| Instructions to follow |
In the entries below, count every line with the word "würde". Return only the count.

-------- Input data --------

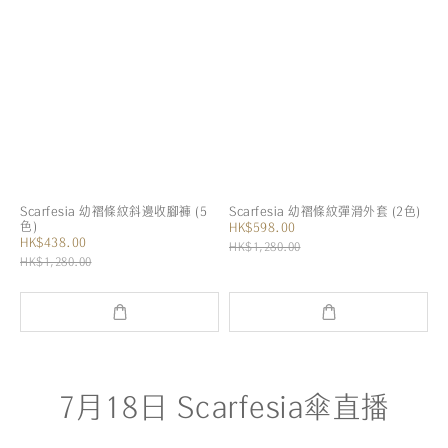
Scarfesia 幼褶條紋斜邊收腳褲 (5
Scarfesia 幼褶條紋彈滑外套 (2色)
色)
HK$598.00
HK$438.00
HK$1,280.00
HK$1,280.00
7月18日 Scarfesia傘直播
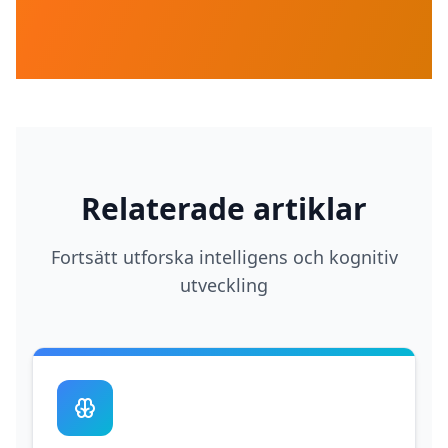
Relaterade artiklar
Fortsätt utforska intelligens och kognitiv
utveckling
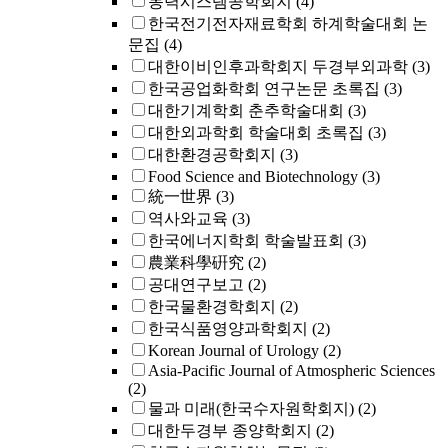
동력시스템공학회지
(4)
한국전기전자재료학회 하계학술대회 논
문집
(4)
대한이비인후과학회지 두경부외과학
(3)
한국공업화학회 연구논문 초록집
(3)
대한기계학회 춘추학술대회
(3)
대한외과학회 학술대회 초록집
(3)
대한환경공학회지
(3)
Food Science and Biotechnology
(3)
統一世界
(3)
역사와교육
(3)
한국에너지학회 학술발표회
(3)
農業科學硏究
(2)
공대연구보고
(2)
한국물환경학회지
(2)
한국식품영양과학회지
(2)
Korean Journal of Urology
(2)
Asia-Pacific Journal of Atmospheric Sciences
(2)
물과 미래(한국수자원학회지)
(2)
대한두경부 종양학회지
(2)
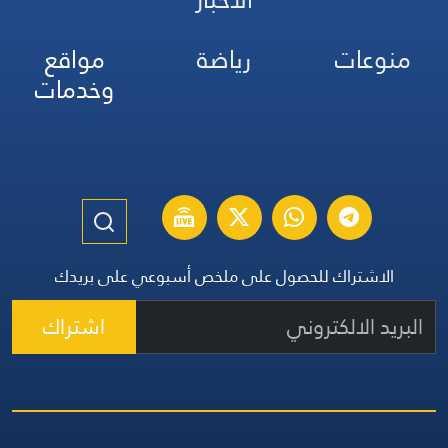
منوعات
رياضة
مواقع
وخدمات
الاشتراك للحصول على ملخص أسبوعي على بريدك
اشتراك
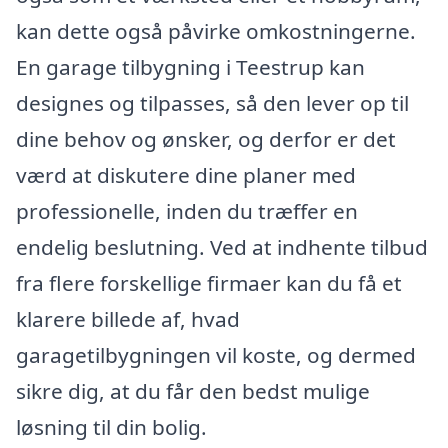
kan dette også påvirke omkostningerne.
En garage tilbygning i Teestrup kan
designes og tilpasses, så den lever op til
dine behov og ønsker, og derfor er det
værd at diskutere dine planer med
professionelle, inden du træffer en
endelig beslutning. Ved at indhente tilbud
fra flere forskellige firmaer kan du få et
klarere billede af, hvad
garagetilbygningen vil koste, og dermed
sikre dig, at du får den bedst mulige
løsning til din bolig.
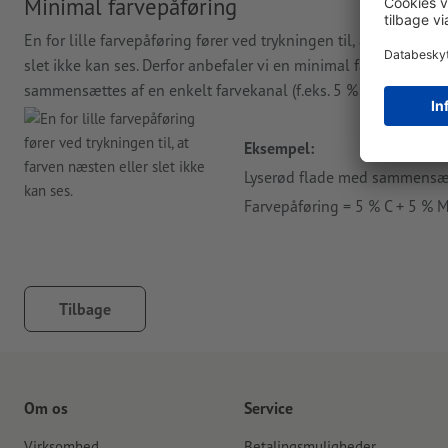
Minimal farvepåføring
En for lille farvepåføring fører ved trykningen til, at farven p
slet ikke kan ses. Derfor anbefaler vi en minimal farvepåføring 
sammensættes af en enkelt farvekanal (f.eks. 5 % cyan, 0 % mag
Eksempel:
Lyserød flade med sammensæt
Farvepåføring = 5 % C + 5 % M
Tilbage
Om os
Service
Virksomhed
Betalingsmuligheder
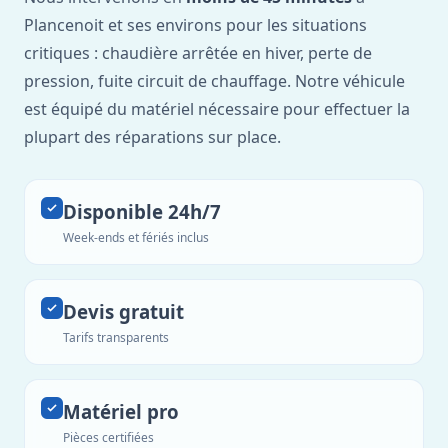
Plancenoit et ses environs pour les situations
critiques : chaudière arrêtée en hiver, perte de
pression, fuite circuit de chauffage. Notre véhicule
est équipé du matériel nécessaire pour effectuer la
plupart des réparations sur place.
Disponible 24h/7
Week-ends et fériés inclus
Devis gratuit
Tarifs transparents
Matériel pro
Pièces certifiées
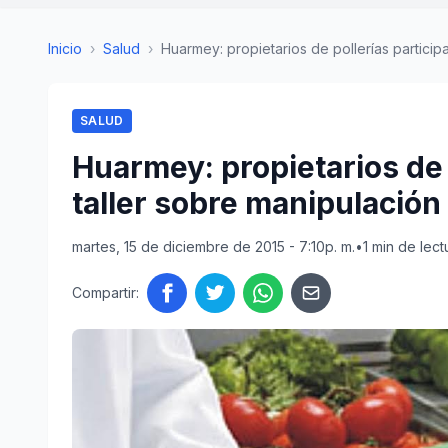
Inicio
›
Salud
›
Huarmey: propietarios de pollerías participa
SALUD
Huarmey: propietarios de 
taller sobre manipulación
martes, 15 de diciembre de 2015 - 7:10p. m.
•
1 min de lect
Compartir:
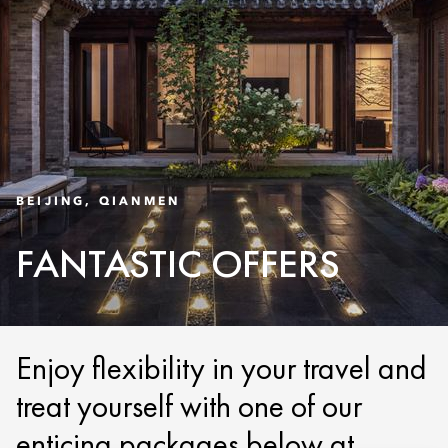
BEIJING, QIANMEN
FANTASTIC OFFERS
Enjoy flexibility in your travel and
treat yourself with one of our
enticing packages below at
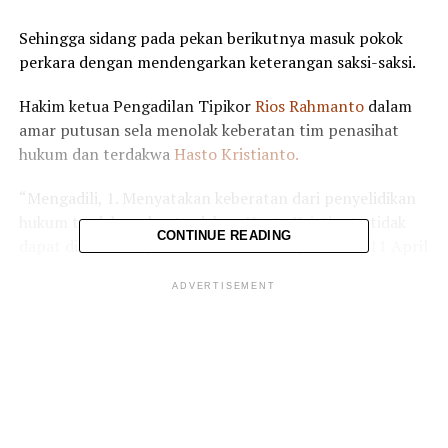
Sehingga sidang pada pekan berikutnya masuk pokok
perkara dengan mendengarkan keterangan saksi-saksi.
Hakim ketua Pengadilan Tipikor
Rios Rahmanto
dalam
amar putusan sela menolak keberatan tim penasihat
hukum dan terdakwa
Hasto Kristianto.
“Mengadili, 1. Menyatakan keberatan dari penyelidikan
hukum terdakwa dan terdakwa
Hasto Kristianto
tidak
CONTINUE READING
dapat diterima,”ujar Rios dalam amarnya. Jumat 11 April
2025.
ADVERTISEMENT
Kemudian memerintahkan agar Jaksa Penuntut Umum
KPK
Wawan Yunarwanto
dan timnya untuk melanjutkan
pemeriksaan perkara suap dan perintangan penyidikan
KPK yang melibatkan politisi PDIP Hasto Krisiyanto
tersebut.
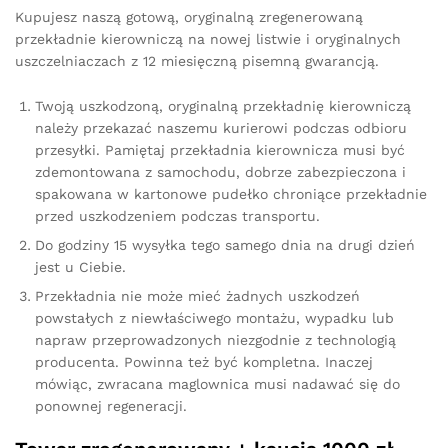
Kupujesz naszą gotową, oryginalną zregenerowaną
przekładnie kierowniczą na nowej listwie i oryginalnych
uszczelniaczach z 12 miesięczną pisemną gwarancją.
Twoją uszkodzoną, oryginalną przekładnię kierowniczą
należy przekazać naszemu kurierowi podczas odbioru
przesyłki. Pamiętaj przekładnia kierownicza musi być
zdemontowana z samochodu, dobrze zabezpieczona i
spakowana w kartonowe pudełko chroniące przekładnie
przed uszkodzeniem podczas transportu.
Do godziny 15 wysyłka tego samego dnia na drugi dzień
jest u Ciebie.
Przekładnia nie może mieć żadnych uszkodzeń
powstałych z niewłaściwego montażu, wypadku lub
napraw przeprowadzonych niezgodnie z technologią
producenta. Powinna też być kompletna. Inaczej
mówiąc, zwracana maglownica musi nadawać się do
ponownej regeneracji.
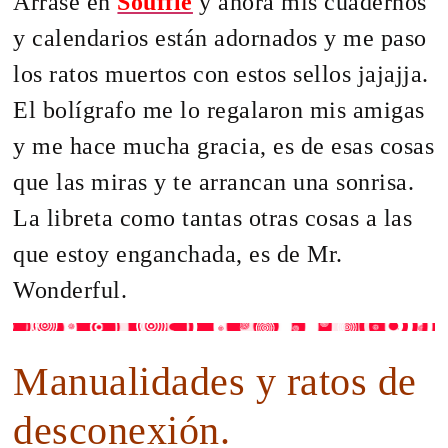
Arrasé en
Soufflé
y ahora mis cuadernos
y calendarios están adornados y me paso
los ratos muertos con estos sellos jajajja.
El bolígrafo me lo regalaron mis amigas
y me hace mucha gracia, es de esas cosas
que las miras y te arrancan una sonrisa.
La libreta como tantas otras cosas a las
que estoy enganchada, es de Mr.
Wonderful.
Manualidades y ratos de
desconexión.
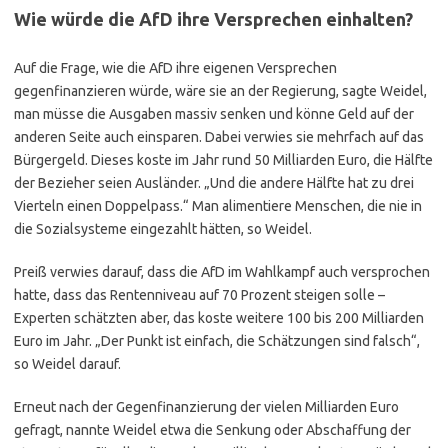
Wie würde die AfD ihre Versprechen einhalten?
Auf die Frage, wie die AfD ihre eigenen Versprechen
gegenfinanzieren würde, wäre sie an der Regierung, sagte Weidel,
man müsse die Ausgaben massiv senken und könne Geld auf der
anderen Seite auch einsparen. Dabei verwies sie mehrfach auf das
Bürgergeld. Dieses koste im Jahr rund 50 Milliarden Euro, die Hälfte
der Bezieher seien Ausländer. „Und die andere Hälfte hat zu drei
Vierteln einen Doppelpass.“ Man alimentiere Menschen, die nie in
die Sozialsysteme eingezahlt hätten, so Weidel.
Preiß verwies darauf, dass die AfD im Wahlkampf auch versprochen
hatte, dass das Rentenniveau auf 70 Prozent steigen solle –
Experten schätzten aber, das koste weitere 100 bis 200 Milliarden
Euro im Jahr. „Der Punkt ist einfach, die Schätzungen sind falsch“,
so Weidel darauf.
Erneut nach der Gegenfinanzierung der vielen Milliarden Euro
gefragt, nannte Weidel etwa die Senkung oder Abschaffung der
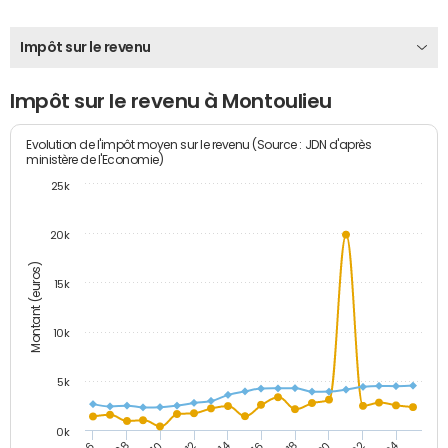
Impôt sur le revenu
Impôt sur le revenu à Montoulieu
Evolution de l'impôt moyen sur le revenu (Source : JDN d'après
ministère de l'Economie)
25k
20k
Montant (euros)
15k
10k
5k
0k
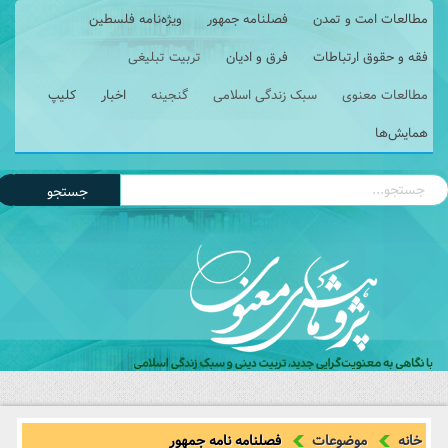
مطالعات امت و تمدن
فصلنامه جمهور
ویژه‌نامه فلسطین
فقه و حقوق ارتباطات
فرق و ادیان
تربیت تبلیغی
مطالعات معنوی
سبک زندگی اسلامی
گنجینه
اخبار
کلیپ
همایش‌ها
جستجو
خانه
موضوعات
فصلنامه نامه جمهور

--------

| Final answer |
2